The lesson here is that you cannot get too cute with your aggro decks. At the end of the day, they need to kill your opponent as efficiently as possible so
you cannot get too seduced by powerful removal spells. Just because your aggro deck is capable of playing into the lategame does not mean you should make a
habit of doing so. Your goal in building an aggressive deck should be to create the deck that plays the bare minimum amount of interaction in order to stay
competitive so you can devote as much space as possible to threats, thereby creating early pressure most consistently. Those players that realized this and
adjusted their deck accordingly reaped the benefits.
The Decline of Valorous Stance
If you look over the top decklists of the pre-PT Opens (they can be found
), you will see a surprising number of Valorous Stances. There are eight copies in the top 8 of #SCGINDY, notably appearing in the original list ofG/W Megamorph by Michael Majors as well as both lists of Jeskai Black
that made the top 8. As those decks dominated the following weekend at #SCGATL, we see seventeen copies of Valorous Stance crack the top 8.

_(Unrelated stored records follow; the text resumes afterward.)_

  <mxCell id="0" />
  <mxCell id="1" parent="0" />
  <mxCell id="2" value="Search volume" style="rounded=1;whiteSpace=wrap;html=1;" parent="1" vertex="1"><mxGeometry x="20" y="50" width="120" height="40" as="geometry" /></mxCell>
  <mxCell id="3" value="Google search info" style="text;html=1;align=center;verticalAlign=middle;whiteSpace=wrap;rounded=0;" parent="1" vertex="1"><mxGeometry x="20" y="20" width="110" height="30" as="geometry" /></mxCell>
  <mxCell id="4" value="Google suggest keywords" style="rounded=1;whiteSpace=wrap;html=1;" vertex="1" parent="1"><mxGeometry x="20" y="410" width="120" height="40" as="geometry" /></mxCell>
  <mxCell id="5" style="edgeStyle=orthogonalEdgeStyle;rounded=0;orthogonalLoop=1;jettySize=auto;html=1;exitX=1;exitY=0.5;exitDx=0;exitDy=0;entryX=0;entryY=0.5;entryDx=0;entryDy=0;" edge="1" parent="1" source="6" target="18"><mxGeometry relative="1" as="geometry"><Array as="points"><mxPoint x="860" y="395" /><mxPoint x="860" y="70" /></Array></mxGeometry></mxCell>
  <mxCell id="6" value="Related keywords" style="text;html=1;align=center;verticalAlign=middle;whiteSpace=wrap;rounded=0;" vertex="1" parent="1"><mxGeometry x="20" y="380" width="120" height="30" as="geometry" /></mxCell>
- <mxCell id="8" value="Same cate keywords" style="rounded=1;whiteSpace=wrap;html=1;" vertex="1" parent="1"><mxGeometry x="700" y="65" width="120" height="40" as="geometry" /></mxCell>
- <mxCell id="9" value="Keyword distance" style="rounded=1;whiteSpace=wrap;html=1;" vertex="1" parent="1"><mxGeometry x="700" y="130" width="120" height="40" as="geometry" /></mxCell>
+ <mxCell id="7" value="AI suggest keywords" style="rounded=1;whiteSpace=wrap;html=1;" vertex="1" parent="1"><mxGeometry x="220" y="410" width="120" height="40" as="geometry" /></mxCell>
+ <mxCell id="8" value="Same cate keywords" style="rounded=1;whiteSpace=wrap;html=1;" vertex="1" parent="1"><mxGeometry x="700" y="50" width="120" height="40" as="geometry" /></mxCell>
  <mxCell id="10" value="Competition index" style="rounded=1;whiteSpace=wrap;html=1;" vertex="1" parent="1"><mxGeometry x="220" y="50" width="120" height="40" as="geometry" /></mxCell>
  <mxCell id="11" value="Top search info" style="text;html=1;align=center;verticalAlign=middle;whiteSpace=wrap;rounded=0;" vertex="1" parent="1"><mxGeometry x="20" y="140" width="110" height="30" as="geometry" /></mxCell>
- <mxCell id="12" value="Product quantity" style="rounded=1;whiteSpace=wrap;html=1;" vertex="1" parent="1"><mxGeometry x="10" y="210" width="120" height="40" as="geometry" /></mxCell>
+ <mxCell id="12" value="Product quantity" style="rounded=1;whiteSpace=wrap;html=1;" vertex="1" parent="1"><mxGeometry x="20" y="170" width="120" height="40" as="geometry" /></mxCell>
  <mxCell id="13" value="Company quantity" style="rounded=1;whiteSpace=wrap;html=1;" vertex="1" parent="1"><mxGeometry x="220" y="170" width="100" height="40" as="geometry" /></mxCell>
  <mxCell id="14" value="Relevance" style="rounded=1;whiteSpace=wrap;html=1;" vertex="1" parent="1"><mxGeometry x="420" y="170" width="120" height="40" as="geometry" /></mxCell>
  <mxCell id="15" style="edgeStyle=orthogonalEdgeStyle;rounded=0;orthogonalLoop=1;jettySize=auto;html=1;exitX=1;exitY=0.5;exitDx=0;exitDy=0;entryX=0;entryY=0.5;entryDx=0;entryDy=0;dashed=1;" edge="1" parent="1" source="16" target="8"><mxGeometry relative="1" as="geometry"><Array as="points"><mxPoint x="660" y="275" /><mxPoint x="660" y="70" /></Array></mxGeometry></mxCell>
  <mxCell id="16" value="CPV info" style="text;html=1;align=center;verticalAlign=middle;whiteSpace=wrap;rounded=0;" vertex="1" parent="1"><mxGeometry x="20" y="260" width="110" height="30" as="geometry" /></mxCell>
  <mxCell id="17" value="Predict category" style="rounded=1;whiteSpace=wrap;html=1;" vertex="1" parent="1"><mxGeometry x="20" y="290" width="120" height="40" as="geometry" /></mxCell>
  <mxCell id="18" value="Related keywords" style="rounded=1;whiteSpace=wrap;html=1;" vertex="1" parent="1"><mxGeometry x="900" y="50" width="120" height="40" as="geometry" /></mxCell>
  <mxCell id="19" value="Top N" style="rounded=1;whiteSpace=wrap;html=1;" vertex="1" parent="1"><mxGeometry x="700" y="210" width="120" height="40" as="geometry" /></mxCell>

There is no denying that Valorous Stance is excellent against Abzan Aggro, as having an efficient answer to Anafenza, the Foremost and Siege Rhino is
important to blunt their early aggression and it can also serve to counter a key Dromoka’s Command or Murderous Cut. But it is very weak against Jeskai
Black since it did not kill any relevant creature in the early lists (Tasigur was adopted at the Pro Tour) and cannot protect your creatures from their
best removal spell in Crackling Doom. Moreover, Valorous Stance is weak against G/W Megamorph as well since that deck’s creatures are typically just small
enough to dodge the instant.
As Jeskai Black and G/W Megamorph were the two top decks entering the Pro Tour, Valorous Stance was not a popular card at the event. In my team’s testing,
the card consistently underperformed and only saw play in sideboards. Abzan was not expected to be popular, and Valorous Stance was largely unnecessary.

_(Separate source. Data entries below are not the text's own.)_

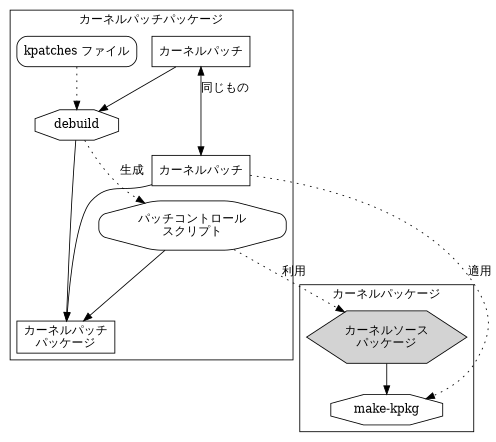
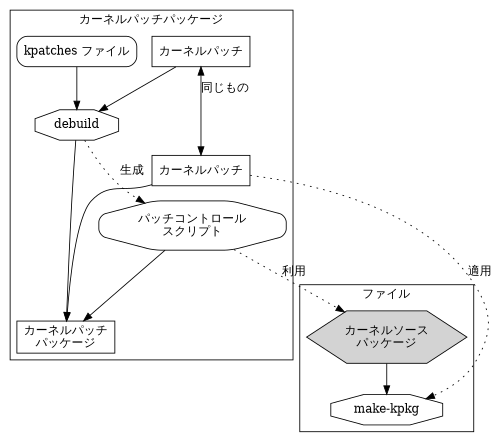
  digraph {
    node [group=1 shape=box]
    n1 [label="カーネルパッチ"]
    n2 [label="カーネルパッチ" group=""]
    n3 [label=debuild shape=octagon]
    n4 [label="kpatches ファイル" style=rounded]
    n5 [label="カーネルパッチ\nパッケージ"]
    n6 [label="パッチコントロール\nスクリプト" shape=octagon style=rounded group=""]
    n7 [group=2 label="make-kpkg" shape=octagon]
    n8 [color=black fillcolor=lightgray group=2 label="カーネルソース\nパッケージ" shape=hexagon style=filled]
    subgraph cluster_1 {
      label="カーネルパッチパッケージ"
      n1
      n2
      n3
      n4
      n5
      n6
    }
    subgraph cluster_2 {
-     label="カーネルパッケージ"
+     label="ファイル"
      n7
      n8
    }
    n1 -> n2 [dir=both label="同じもの"]
    n1 -> n3
    n2 -> n5
    n2 -> n7 [label="適用" style=dotted]
    n3 -> n5
    n3 -> n6 [label="生成" style=dotted]
-   n4 -> n3 [style=dotted]
+   n4 -> n3
    n6 -> n5
    n6 -> n8 [label="利用" style=dotted]
    n8 -> n7
  }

Despite Abzan Aggro winning the Pro Tour,
the top 8 decks of Grand Prix Quebec City
the next week contain one copy of Valorous Stance among them, and that is in the sideboard of the lone Abzan Aggro deck!
It appears that the metagame for the last two weeks has been overly focused on G/W Megamorph and Jeskai Black, and as such, Abzan Aggro was neglected and
in prime position to do well. Now that it has, I expect an increase in the number of cards like Valorous Stance and Self-Inflicted Wound with the former
able to appear in maindecks in small numbers since it can now kill Tasigur, the Golden Fang in the Jeskai Black matchup. Whether Abzan Aggro is strong
enough to withstand this metagame shift will be the key question to answer in the coming weeks.

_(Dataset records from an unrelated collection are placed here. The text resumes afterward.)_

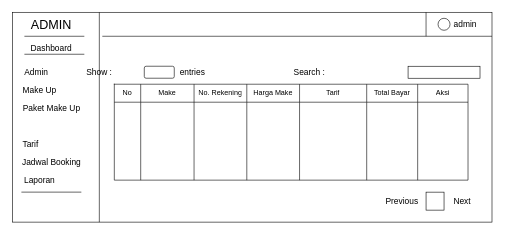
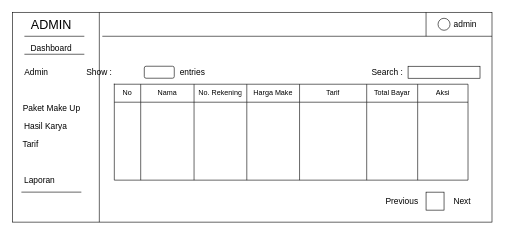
  <mxCell id="0" />
  <mxCell id="1" parent="0" />
  <mxCell id="2" value="" style="rounded=0;whiteSpace=wrap;html=1;" parent="1" vertex="1"><mxGeometry x="20" y="20" width="800" height="350" as="geometry" /></mxCell>
  <mxCell id="3" value="" style="endArrow=none;html=1;" parent="1" edge="1"><mxGeometry width="50" height="50" relative="1" as="geometry"><mxPoint x="165" y="20" as="sourcePoint" /><mxPoint x="165" y="370" as="targetPoint" /></mxGeometry></mxCell>
  <mxCell id="4" value="" style="endArrow=none;html=1;" parent="1" edge="1"><mxGeometry width="50" height="50" relative="1" as="geometry"><mxPoint x="40" y="60" as="sourcePoint" /><mxPoint x="140" y="60" as="targetPoint" /></mxGeometry></mxCell>
  <mxCell id="5" value="" style="endArrow=none;html=1;" parent="1" edge="1"><mxGeometry width="50" height="50" relative="1" as="geometry"><mxPoint x="40" y="90" as="sourcePoint" /><mxPoint x="140" y="90" as="targetPoint" /></mxGeometry></mxCell>
  <mxCell id="6" value="ADMIN" style="text;html=1;strokeColor=none;fillColor=none;align=center;verticalAlign=middle;whiteSpace=wrap;rounded=0;fontSize=21;" parent="1" vertex="1"><mxGeometry x="30" y="20" width="110" height="40" as="geometry" /></mxCell>
  <mxCell id="7" value="Dashboard" style="text;html=1;strokeColor=none;fillColor=none;align=center;verticalAlign=middle;whiteSpace=wrap;rounded=0;fontSize=14;" parent="1" vertex="1"><mxGeometry x="65" y="70" width="40" height="20" as="geometry" /></mxCell>
  <mxCell id="8" value="Admin" style="text;html=1;strokeColor=none;fillColor=none;align=center;verticalAlign=middle;whiteSpace=wrap;rounded=0;fontSize=14;" parent="1" vertex="1"><mxGeometry x="40" y="110" width="40" height="20" as="geometry" /></mxCell>
- <mxCell id="9" value="Make Up" style="text;html=1;align=center;verticalAlign=middle;resizable=0;points=[];autosize=1;fontSize=14;" parent="1" vertex="1"><mxGeometry x="30" y="140" width="70" height="20" as="geometry" /></mxCell>
  <mxCell id="10" value="Paket Make Up" style="text;html=1;align=center;verticalAlign=middle;resizable=0;points=[];autosize=1;fontSize=14;" parent="1" vertex="1"><mxGeometry x="30" y="170" width="110" height="20" as="geometry" /></mxCell>
+ <mxCell id="11" value="Hasil Karya" style="text;html=1;align=center;verticalAlign=middle;resizable=0;points=[];autosize=1;fontSize=14;" parent="1" vertex="1"><mxGeometry x="30" y="200" width="90" height="20" as="geometry" /></mxCell>
  <mxCell id="12" value="Tarif" style="text;html=1;align=center;verticalAlign=middle;resizable=0;points=[];autosize=1;fontSize=14;" parent="1" vertex="1"><mxGeometry x="30" y="230" width="40" height="20" as="geometry" /></mxCell>
- <mxCell id="13" value="Jadwal Booking" style="text;html=1;align=center;verticalAlign=middle;resizable=0;points=[];autosize=1;fontSize=14;" parent="1" vertex="1"><mxGeometry x="30" y="260" width="110" height="20" as="geometry" /></mxCell>
  <mxCell id="14" value="Laporan" style="text;html=1;align=center;verticalAlign=middle;resizable=0;points=[];autosize=1;fontSize=14;" parent="1" vertex="1"><mxGeometry x="30" y="290" width="70" height="20" as="geometry" /></mxCell>
  <mxCell id="15" value="" style="endArrow=none;html=1;" parent="1" edge="1"><mxGeometry width="50" height="50" relative="1" as="geometry"><mxPoint x="35" y="320" as="sourcePoint" /><mxPoint x="135" y="320" as="targetPoint" /></mxGeometry></mxCell>
  <mxCell id="16" value="" style="endArrow=none;html=1;fontSize=14;" parent="1" edge="1"><mxGeometry width="50" height="50" relative="1" as="geometry"><mxPoint x="170" y="60" as="sourcePoint" /><mxPoint x="820" y="60" as="targetPoint" /></mxGeometry></mxCell>
  <mxCell id="17" value="" style="endArrow=none;html=1;fontSize=14;" parent="1" edge="1"><mxGeometry width="50" height="50" relative="1" as="geometry"><mxPoint x="710" y="60" as="sourcePoint" /><mxPoint x="710" y="20" as="targetPoint" /></mxGeometry></mxCell>
  <mxCell id="18" value="admin" style="text;html=1;align=center;verticalAlign=middle;resizable=0;points=[];autosize=1;fontSize=14;" parent="1" vertex="1"><mxGeometry x="750" y="30" width="50" height="20" as="geometry" /></mxCell>
  <mxCell id="19" value="" style="ellipse;whiteSpace=wrap;html=1;aspect=fixed;fontSize=14;" parent="1" vertex="1"><mxGeometry x="730" y="30" width="20" height="20" as="geometry" /></mxCell>
  <mxCell id="20" value="" style="shape=table;html=1;whiteSpace=wrap;startSize=0;container=1;collapsible=0;childLayout=tableLayout;fontSize=14;" parent="1" vertex="1"><mxGeometry x="190" y="140" width="590" height="160" as="geometry" /></mxCell>
  <mxCell id="21" style="shape=partialRectangle;html=1;whiteSpace=wrap;collapsible=0;dropTarget=0;pointerEvents=0;fillColor=none;top=0;left=0;bottom=0;right=0;points=[[0,0.5],[1,0.5]];portConstraint=eastwest;" parent="20" vertex="1"><mxGeometry width="590" height="30" as="geometry" /></mxCell>
  <mxCell id="22" value="No" style="shape=partialRectangle;html=1;whiteSpace=wrap;connectable=0;fillColor=none;top=0;left=0;bottom=0;right=0;overflow=hidden;" parent="21" vertex="1"><mxGeometry width="44" height="30" as="geometry" /></mxCell>
- <mxCell id="23" value="Make" style="shape=partialRectangle;html=1;whiteSpace=wrap;connectable=0;fillColor=none;top=0;left=0;bottom=0;right=0;overflow=hidden;" parent="21" vertex="1"><mxGeometry x="44" width="89" height="30" as="geometry" /></mxCell>
+ <mxCell id="23" value="Nama" style="shape=partialRectangle;html=1;whiteSpace=wrap;connectable=0;fillColor=none;top=0;left=0;bottom=0;right=0;overflow=hidden;" parent="21" vertex="1"><mxGeometry x="44" width="89" height="30" as="geometry" /></mxCell>
  <mxCell id="24" value="No. Rekening" style="shape=partialRectangle;html=1;whiteSpace=wrap;connectable=0;fillColor=none;top=0;left=0;bottom=0;right=0;overflow=hidden;" parent="21" vertex="1"><mxGeometry x="133" width="88" height="30" as="geometry" /></mxCell>
  <mxCell id="25" value="Harga Make" style="shape=partialRectangle;html=1;whiteSpace=wrap;connectable=0;fillColor=none;top=0;left=0;bottom=0;right=0;overflow=hidden;" parent="21" vertex="1"><mxGeometry x="221" width="88" height="30" as="geometry" /></mxCell>
  <mxCell id="26" value="Tarif" style="shape=partialRectangle;html=1;whiteSpace=wrap;connectable=0;fillColor=none;top=0;left=0;bottom=0;right=0;overflow=hidden;" parent="21" vertex="1"><mxGeometry x="309" width="112" height="30" as="geometry" /></mxCell>
  <mxCell id="27" value="Total Bayar" style="shape=partialRectangle;html=1;whiteSpace=wrap;connectable=0;fillColor=none;top=0;left=0;bottom=0;right=0;overflow=hidden;" parent="21" vertex="1"><mxGeometry x="421" width="85" height="30" as="geometry" /></mxCell>
  <mxCell id="28" value="Aksi" style="shape=partialRectangle;html=1;whiteSpace=wrap;connectable=0;fillColor=none;top=0;left=0;bottom=0;right=0;overflow=hidden;" parent="21" vertex="1"><mxGeometry x="506" width="84" height="30" as="geometry" /></mxCell>
  <mxCell id="29" value="" style="shape=partialRectangle;html=1;whiteSpace=wrap;collapsible=0;dropTarget=0;pointerEvents=0;fillColor=none;top=0;left=0;bottom=0;right=0;points=[[0,0.5],[1,0.5]];portConstraint=eastwest;" parent="20" vertex="1"><mxGeometry y="30" width="590" height="130" as="geometry" /></mxCell>
  <mxCell id="30" value="" style="shape=partialRectangle;html=1;whiteSpace=wrap;connectable=0;fillColor=none;top=0;left=0;bottom=0;right=0;overflow=hidden;" parent="29" vertex="1"><mxGeometry width="44" height="130" as="geometry" /></mxCell>
  <mxCell id="31" value="" style="shape=partialRectangle;html=1;whiteSpace=wrap;connectable=0;fillColor=none;top=0;left=0;bottom=0;right=0;overflow=hidden;" parent="29" vertex="1"><mxGeometry x="44" width="89" height="130" as="geometry" /></mxCell>
  <mxCell id="32" value="" style="shape=partialRectangle;html=1;whiteSpace=wrap;connectable=0;fillColor=none;top=0;left=0;bottom=0;right=0;overflow=hidden;" parent="29" vertex="1"><mxGeometry x="133" width="88" height="130" as="geometry" /></mxCell>
  <mxCell id="33" style="shape=partialRectangle;html=1;whiteSpace=wrap;connectable=0;fillColor=none;top=0;left=0;bottom=0;right=0;overflow=hidden;" parent="29" vertex="1"><mxGeometry x="221" width="88" height="130" as="geometry" /></mxCell>
  <mxCell id="34" style="shape=partialRectangle;html=1;whiteSpace=wrap;connectable=0;fillColor=none;top=0;left=0;bottom=0;right=0;overflow=hidden;" parent="29" vertex="1"><mxGeometry x="309" width="112" height="130" as="geometry" /></mxCell>
  <mxCell id="35" style="shape=partialRectangle;html=1;whiteSpace=wrap;connectable=0;fillColor=none;top=0;left=0;bottom=0;right=0;overflow=hidden;" parent="29" vertex="1"><mxGeometry x="421" width="85" height="130" as="geometry" /></mxCell>
  <mxCell id="36" style="shape=partialRectangle;html=1;whiteSpace=wrap;connectable=0;fillColor=none;top=0;left=0;bottom=0;right=0;overflow=hidden;" parent="29" vertex="1"><mxGeometry x="506" width="84" height="130" as="geometry" /></mxCell>
  <mxCell id="37" value="" style="rounded=0;whiteSpace=wrap;html=1;fontSize=14;" parent="1" vertex="1"><mxGeometry x="680" y="110" width="120" height="20" as="geometry" /></mxCell>
- <mxCell id="38" value="Search :" style="text;html=1;align=center;verticalAlign=middle;resizable=0;points=[];autosize=1;fontSize=14;" parent="1" vertex="1"><mxGeometry x="480" y="110" width="70" height="20" as="geometry" /></mxCell>
+ <mxCell id="38" value="Search :" style="text;html=1;align=center;verticalAlign=middle;resizable=0;points=[];autosize=1;fontSize=14;" parent="1" vertex="1"><mxGeometry x="610" y="110" width="70" height="20" as="geometry" /></mxCell>
  <mxCell id="39" value="Show :" style="text;html=1;strokeColor=none;fillColor=none;align=center;verticalAlign=middle;whiteSpace=wrap;rounded=0;fontSize=14;" parent="1" vertex="1"><mxGeometry x="140" y="110" width="50" height="20" as="geometry" /></mxCell>
  <mxCell id="40" value="" style="rounded=1;whiteSpace=wrap;html=1;fontSize=14;" parent="1" vertex="1"><mxGeometry x="240" y="110" width="50" height="20" as="geometry" /></mxCell>
  <mxCell id="41" style="edgeStyle=orthogonalEdgeStyle;rounded=0;orthogonalLoop=1;jettySize=auto;html=1;exitX=0.5;exitY=1;exitDx=0;exitDy=0;fontSize=14;" parent="1" source="39" target="39" edge="1"><mxGeometry relative="1" as="geometry" /></mxCell>
  <mxCell id="42" value="entries" style="text;html=1;align=center;verticalAlign=middle;resizable=0;points=[];autosize=1;fontSize=14;" parent="1" vertex="1"><mxGeometry x="290" y="110" width="60" height="20" as="geometry" /></mxCell>
  <mxCell id="43" value="" style="whiteSpace=wrap;html=1;aspect=fixed;fontSize=14;" parent="1" vertex="1"><mxGeometry x="710" y="320" width="30" height="30" as="geometry" /></mxCell>
  <mxCell id="44" value="Previous" style="text;html=1;strokeColor=none;fillColor=none;align=center;verticalAlign=middle;whiteSpace=wrap;rounded=0;fontSize=14;" parent="1" vertex="1"><mxGeometry x="650" y="325" width="40" height="20" as="geometry" /></mxCell>
  <mxCell id="45" value="Next" style="text;html=1;align=center;verticalAlign=middle;resizable=0;points=[];autosize=1;fontSize=14;" parent="1" vertex="1"><mxGeometry x="750" y="325" width="40" height="20" as="geometry" /></mxCell>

Hopefully this provided a blueprint for all of you to perform similar analyses. Determining the role a deck plays in the metagame and the role each
innovation played in that deck’s evolution is paramount for understanding what the next step is and provides insight into how to take that step. And if you
want to play Abzan Aggro, this should have made you aware of how your opponents will shift to attack you so you can stay ahead of them.
Having completed my analysis and feeling satisfied with the results, I do not know whether to be proud or ashamed. Magic is an impossibly difficult game,
and none of us are going to see every angle, but nothing I have presented here was particularly deep nor was it obfuscated in any way. I was simply too
quick to dismiss Abzan Aggro and too careless to perform this analysis when it would have benefited me most. Magic evolves faster than ever these days, and
if you are staying still in reality, you are being left behind.